Millions of people will waste their money on unnecessary health supplements, unnecessary and often dangerous colonic irrigations, various quack remedies that are useful only to hypochondriacs; quacks will get a little bit richer and some of their patients will die because they should have seen a doctor before they went for “healing” rather than evidence-based treatment.
Exorcisms will continue to cause injuries and claim lives around the world because pre-Enlightenment religious superstition still pervades the lives of billions of people, reinforced by a lifetime’s indoctrination, and of course it will be promoted by people who can make money peddling it in their writings.
No one will be abducted by aliens from outer space or be anally probed by them, but the reports will continue to come in. Writers of this kind of nonsense will continue to believe that anecdotes trump testable evidence, and will wonder why they are being criticised for it.
Books and articles promoting the paranormal will be written by people with Ph.Ds who have moved away from science into pseudoscience; and books and articles promoting the paranormal will be written by people who have neither accredited qualifications nor any knowledge of science but claim themselves to be “experts,” while the rest of us are not. In both cases, the existence of the alleged paranormal will not be proven to the exacting standards required by science.
Anything you can think of relating to any branch of woo will, in short, carry on pretty much as usual, and not a single thing within the paranormal or supernatural arena will gain support from science or become in any way a regular part of life in the same way as we accept electricity, smartphones, (real) medicine and so on.
There will be no Nobel Prizes awarded to any promoter of woo who claims that the paranormal is explainable in terms of quantum physics – and let’s be honest, quantum physicists tend to think the idea of the paranormal is a load of old tosh anyway, without self-promotional oafs bastardising a scientific concept that real scientists have spent decades investigating – without discovering any links between unproven psi claims and hard science.
It looks like the battle for rationality will have to continue in the face of relentless pressure from those who believe in, but cannot prove, the paranormal claims they make.

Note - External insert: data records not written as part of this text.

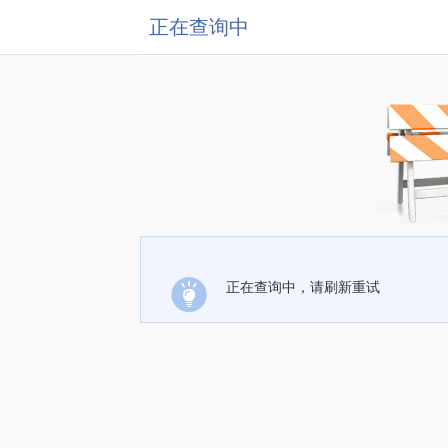
正在查询中
正在查询中，请刷新重试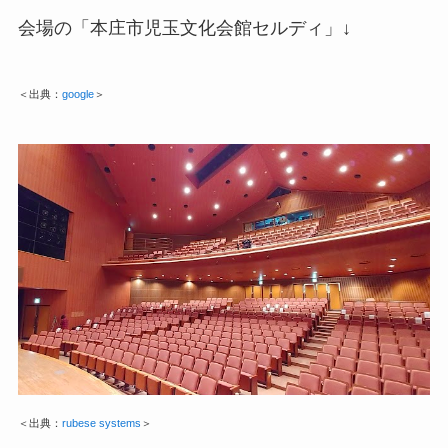
会場の「本庄市児玉文化会館セルディ」↓
＜出典：
google
＞
＜出典：
rubese systems
＞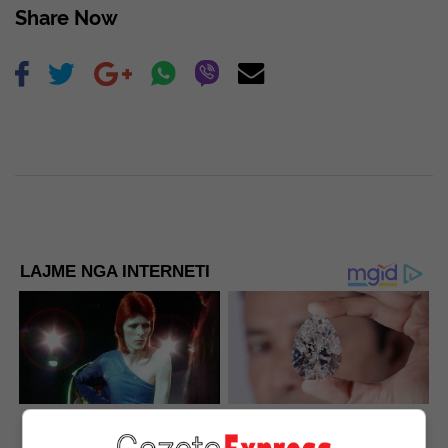
Share Now
LAJME NGA INTERNETI
These Photos Make Us
Discover 15 Surprising
Nostalgic For The 70's
Things Forbidden By The
Bible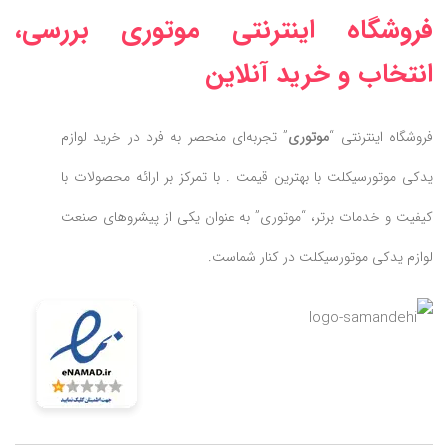
فروشگاه اینترنتی موتوری بررسی،
انتخاب و خرید آنلاین
فروشگاه اینترنتی “
موتوری
” تجربه‌ای منحصر به فرد در خرید لوازم
یدکی موتورسیکلت با بهترین قیمت . با تمرکز بر ارائه محصولات با
کیفیت و خدمات برتر، “موتوری” به عنوان یکی از پیشروهای صنعت
لوازم یدکی موتورسیکلت در کنار شماست.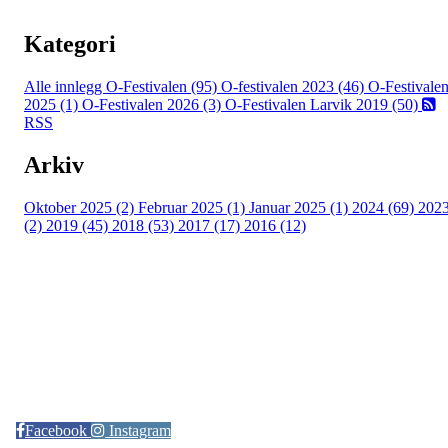
Kategori
Alle innlegg
O-Festivalen (95)
O-festivalen 2023 (46)
O-Festivale
2025 (1)
O-Festivalen 2026 (3)
O-Festivalen Larvik 2019 (50)
RSS
Arkiv
Oktober 2025 (2)
Februar 2025 (1)
Januar 2025 (1)
2024 (69)
202
(2)
2019 (45)
2018 (53)
2017 (17)
2016 (12)
Kontaktinformasjon
Arrangør: Freidig orientering
E-post:
orientering@freidig.idrett.no
Facebook
Instagram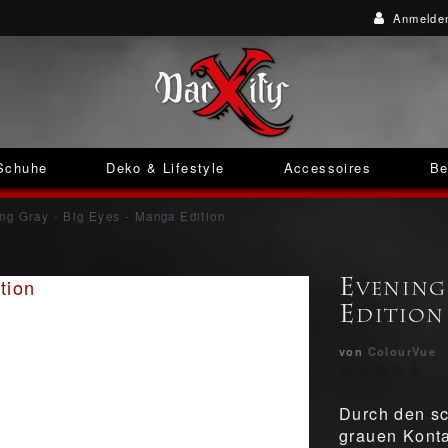
Anmelde
Schuhe
Deko & Lifestyle
Accessoires
Be
ng Gray - Big Eyes - Manga Edition
Evening
Edition
von
ColourVue
Durch den sc
grauen Konta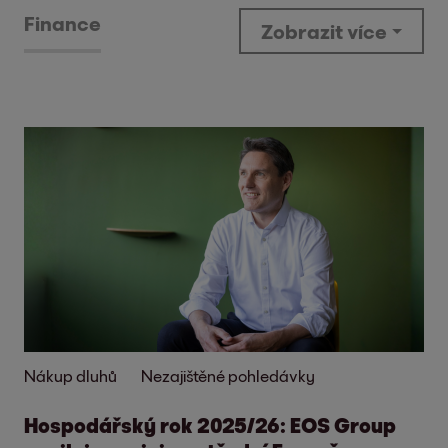
Finance
Zobrazit více
Nákup dluhů
Nezajištěné pohledávky
Hospodářský rok 2025/26: EOS Group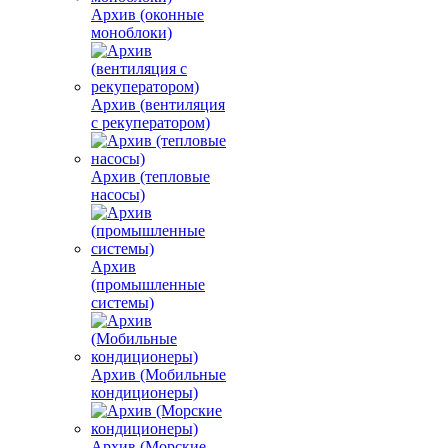
Архив (оконные
моноблоки)
Архив (вентиляция
с рекуператором)
Архив (тепловые
насосы)
Архив
(промышленные
системы)
Архив (Мобильные
кондиционеры)
Архив (Морские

It still all comes down to a simple concept: the burden of proof is on the person who makes a claim. It’s not up to me or any other sceptic to disprove anything that a psychic or woo promoter says, it is up to them to demonstrate clearly and unequivocally that what they claim is true. They’re going to be challenged. Someone asked me once, “Are you still trying to prove that psychics aren’t real?” My answer now is the same as it was then: “No, I don’t try to prove that psychics aren’t real; I try to get them to prove that they are real.”
And the same applies to those who claim that UFOs are alien spaceships from another galaxy (ASFAGs), but who can do no better than rely on unconfirmed anecdotes from alleged witnesses. Produce a piece of alien hardware or something; that might do it.
The fact is that there are many people out there who are determined to undo the Enlightenment. The tragedy is that so many of them truly believe they have “knowledge” that is unavailable to the rest of us and that methodological research, i.e., science, should be way down the list of priorities when it comes to finding out what is going on in the real world.
The biggest problem being faced by rational people – and the very foundation of science – is not so much the ignorance of those who promote woo in all its forms, but their illusion of knowledge. The fight has to go on.
So, although I’m not usually one to make New Year resolutions, I think I’ll try to make an effort to post more often than I have done recently. There’s no shortage of nonsense out there to blog about, after all.